Dive Brief:
- South Mississippi Electric will not follow through with its plan to purchase a stake in the Kemper County coal gasification and combined-cycle project, SNL reports, pointing to delays and cost overruns since the purchase agreement was signed in 2010.
- Originally the wholesale electric power cooperative had agreed to purchase 17.5% of the Mississippi Power facility, but that was later dropped to 15% after costs escalated. The Kemper plant, when completed, will convert coal into a cleaner burning gas to be burned in a combined-cycle turbine.
- While the Kemper facility began generating gas power last year, it is not expected to begin burning the synthetic gas until 2016, and costs have risen from an initial estimate of $2.2 billion to now exceed $6 billion.
Dive Insight:
South Mississippi Electric says it can no longer justify the rising costs at the Kemper coal gasification plant. With costs now reaching $6.2 billion, the utility said it no longer believed the deal was good for its member cooperatives.
"We entered into the purchase agreement in 2010,” Jim Compton, general manager and CEO of South Mississippi, said in a statement. “Since then, there have been multiple changes in the project, and also changes in our power supply needs. The board determined that proceeding to closing was not in SMEPA's best interests.”

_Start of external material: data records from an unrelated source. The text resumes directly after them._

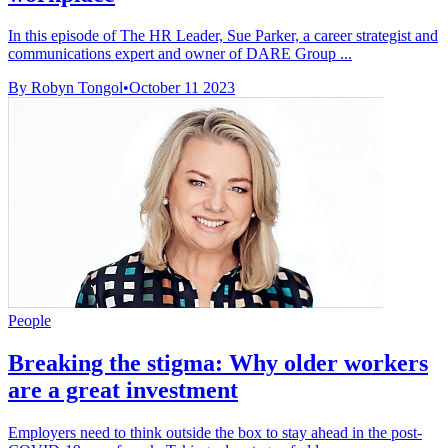
In this episode of The HR Leader, Sue Parker, a career strategist and
communications expert and owner of DARE Group ...
By Robyn Tongol
•
October 11 2023
People
Breaking the stigma: Why older workers
are a great investment
Employers need to think outside the box to stay ahead in the post-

According to the cooperative, updated studies showed costs to participate in the project had increased to the point that the "rate impacts necessary for ownership would not best serve the needs of SME’s 11 Member cooperatives or their combined 419,000 members," the cooperative said. "The asset purchase agreement permits termination of SME’s participation in the project due to the delay in closing.
Located in Kemper County, Mississippi the 582-MW facility would be the first Mississippi Power baseload plant built in more than 30 years. It is one of two coal gasification plants in operation in the United States today, along with Duke's Edwardsport plant in Indiana.